The second is the new manager becomes despondent and goes back to being an IC. This could be because they didn’t wait long enough, or because their internal reward function just isn’t set up right now to be rewired in a way that makes management feel rewarding (or it could be that they weren’t a very good manager)

The last is that the manager makes it through to the other side. I haven’t found a good way to skip or shortcut this painful rewiring, beyond letting new managers know that they will likely have this experience as well as spending additional time with them on where they are being effective and productive. I think it does help knowing that the feeling is common and does not necessarily mean you won’t like management or won’t be a successful manager.
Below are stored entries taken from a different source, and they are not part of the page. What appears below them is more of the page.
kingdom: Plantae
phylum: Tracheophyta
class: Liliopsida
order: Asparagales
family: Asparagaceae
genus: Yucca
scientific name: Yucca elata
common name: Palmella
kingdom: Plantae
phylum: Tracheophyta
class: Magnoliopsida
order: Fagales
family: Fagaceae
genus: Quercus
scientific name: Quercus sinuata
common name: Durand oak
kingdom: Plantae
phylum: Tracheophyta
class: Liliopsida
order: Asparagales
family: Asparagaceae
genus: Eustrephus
I have also experienced this and seen it happen as individuals move to more senior management roles - from a line manager, to a director, to an executive. In each case, your timescale and tasks go through a reasonably large step change and it takes time for your reward function to catch up. I have found these transitions easier than the one from IC to manager mostly because you’ve already crossed the chasm once and so know it’s doable a second time. That said, each time I’ve taken a big management jump in my career, I’ve felt that icy sense of worry around my accomplishments.

This delta between your tasks and your reward function is useful to keep in mind at all times, but especially if you’re moving from an IC role into management. Your internal reward function and what you’re actually doing are going to be out of line and so you should expect and prepare for that feeling. As I said, I haven’t found a way to help new managers skip over this part - if you’ve been able to do so succesfully, please let me know!